Brad a déclaré qu’ils avaient indiqué au président qu’ils s’attendraient à mobiliser 100 milliards de dollars en 12 mois. Cela deviendrait la plus grande plateforme de philanthropie “directe” de l’histoire américaine : sans intermédiaires, directement vers les comptes des enfants, avec interdiction de retrait avant 18 ans. Selon cette trajectoire, il y aurait plus de 100 millions de comptes d’investissement privés au cours de la prochaine décennie, et sur 15 ans possiblement 2 à 4 billions de dollars entreront dans des comptes de familles qui, à l’origine, n’avaient rien.

Jason conclut avec une perspective plus macro : il dit que ce programme peut remplacer la sécurité sociale, et remplacer les serments de don. Aujourd’hui, aux États-Unis, seulement 50% des gens détiennent des actions ; si les comptes Trump réussissent à se généraliser, cela pourrait monter à 70% à 75%. L’Australie est l’un des pays les plus heureux du monde, notamment parce que leur système de superannuation obligatoire oblige chacun à verser 12% à 14% de son revenu dans un compte similaire à un 401k. Les comptes Trump font quelque chose de comparable, mais à un niveau plus fondamental.
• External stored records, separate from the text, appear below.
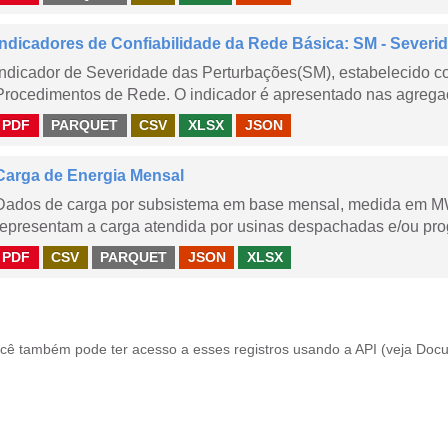
Indicadores de Confiabilidade da Rede Básica: SM - Severi
Indicador de Severidade das Perturbações(SM), estabelecido 
Procedimentos de Rede. O indicador é apresentado nas agregaç
PDF
PARQUET
CSV
XLSX
JSON
Carga de Energia Mensal
Dados de carga por subsistema em base mensal, medida em M
representam a carga atendida por usinas despachadas e/ou pr
PDF
CSV
PARQUET
JSON
XLSX
cê também pode ter acesso a esses registros usando a
API
(veja
Docu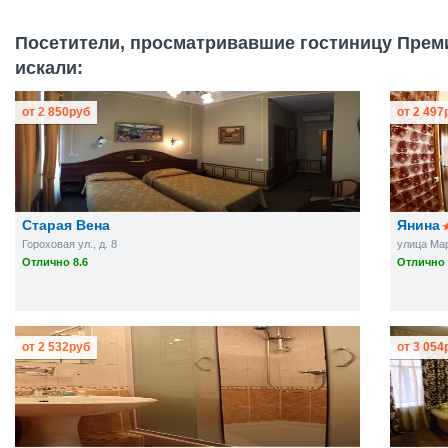
Посетители, просматривавшие гостиницу Преми
искали:
от
2 850
руб
от
2 497
Старая Вена
Янина
Гороховая ул., д. 8
улица Мара
Отлично 8.6
Отлично 
от
2 532
руб
от
3 054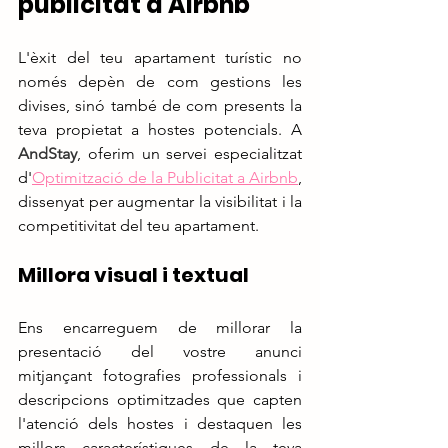
publicitat a Airbnb
L'èxit del teu apartament turístic no 
només depèn de com gestions les 
divises, sinó també de com presents la 
teva propietat a hostes potencials. A 
AndStay
, oferim un servei especialitzat 
d'
Optimització de la Publicitat a Airbnb
, 
dissenyat per augmentar la visibilitat i la 
competitivitat del teu apartament.
Millora visual i textual
Ens encarreguem de millorar la 
presentació del vostre anunci 
mitjançant fotografies professionals i 
descripcions optimitzades que capten 
l'atenció dels hostes i destaquen les 
millors característiques de la teva 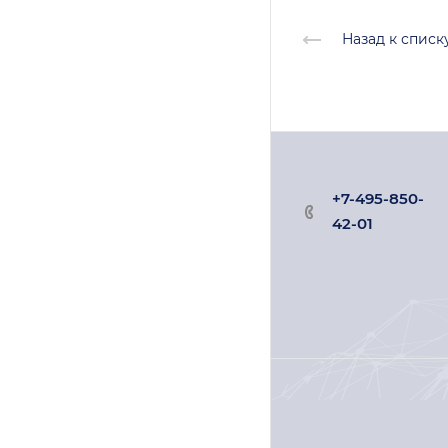
Назад к списк
+7-495-850-
42-01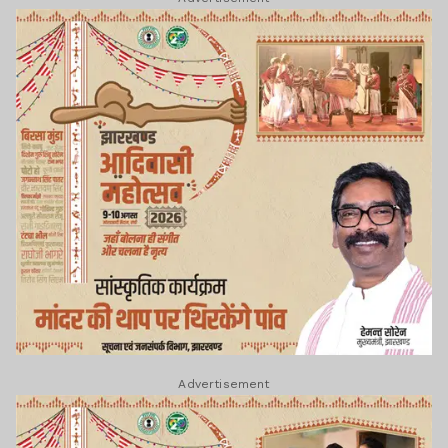
Advertisement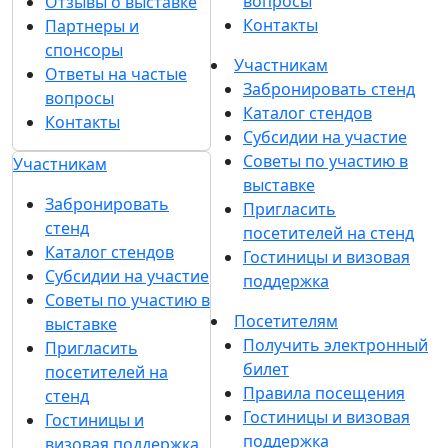
вопросы
Отзывы о выставке
Контакты
Партнеры и
спонсоры
Участникам
Ответы на частые
Забронировать стенд
вопросы
Каталог стендов
Контакты
Субсидии на участие
Советы по участию в
Участникам
выставке
Забронировать
Пригласить
стенд
посетителей на стенд
Каталог стендов
Гостиницы и визовая
Субсидии на участие
поддержка
Советы по участию в
Посетителям
выставке
Получить электронный
Пригласить
билет
посетителей на
Правила посещения
стенд
Гостиницы и визовая
Гостиницы и
поддержка
визовая поддержка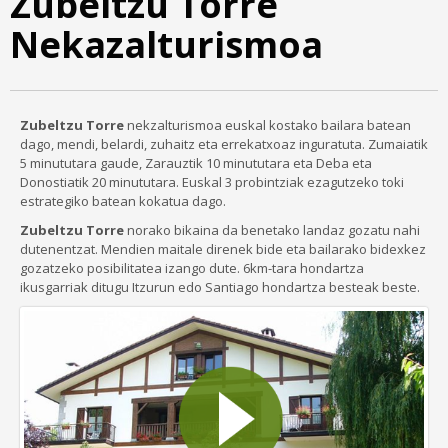
Zubeltzu Torre
Nekazalturismoa
Zubeltzu Torre
nekzalturismoa euskal kostako bailara batean
dago, mendi, belardi, zuhaitz eta errekatxoaz inguratuta. Zumaiatik
5 minututara gaude, Zarauztik 10 minututara eta Deba eta
Donostiatik 20 minututara. Euskal 3 probintziak ezagutzeko toki
estrategiko batean kokatua dago.
Zubeltzu Torre
norako bikaina da benetako landaz gozatu nahi
dutenentzat. Mendien maitale direnek bide eta bailarako bidexkez
gozatzeko posibilitatea izango dute. 6km-tara hondartza
ikusgarriak ditugu Itzurun edo Santiago hondartza besteak beste.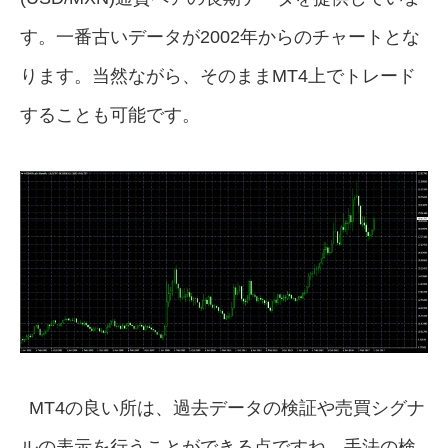
す。一番古いデータが2002年からのチャートとな
ります。当然ながら、そのままMT4上でトレード
することも可能です。
MT4の良い所は、過去データの検証や売買シグナ
ルの表示を行うことができる点ですね。手法の検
Jason remercie aussi en particulier Joe Gebbia (cofondateur d’Airbnb) d’avoir rejoint l’équipe qui s’occupe de la conception logicielle du programme pour le gouvernement. Il dit que le gouvernement américain a réalisé un logiciel grand public d’une qualité exceptionnelle : c’est rare dans l’histoire. Brad ajoute que l’équipe inclut Michael Dell, Vlad Tenev (CEO de Robinhood), Joe Gebbia et Luke Pettit du Trésor. L’objectif est de créer non seulement l’un des meilleurs produits du gouvernement, mais aussi l’un des meilleurs produits grand public.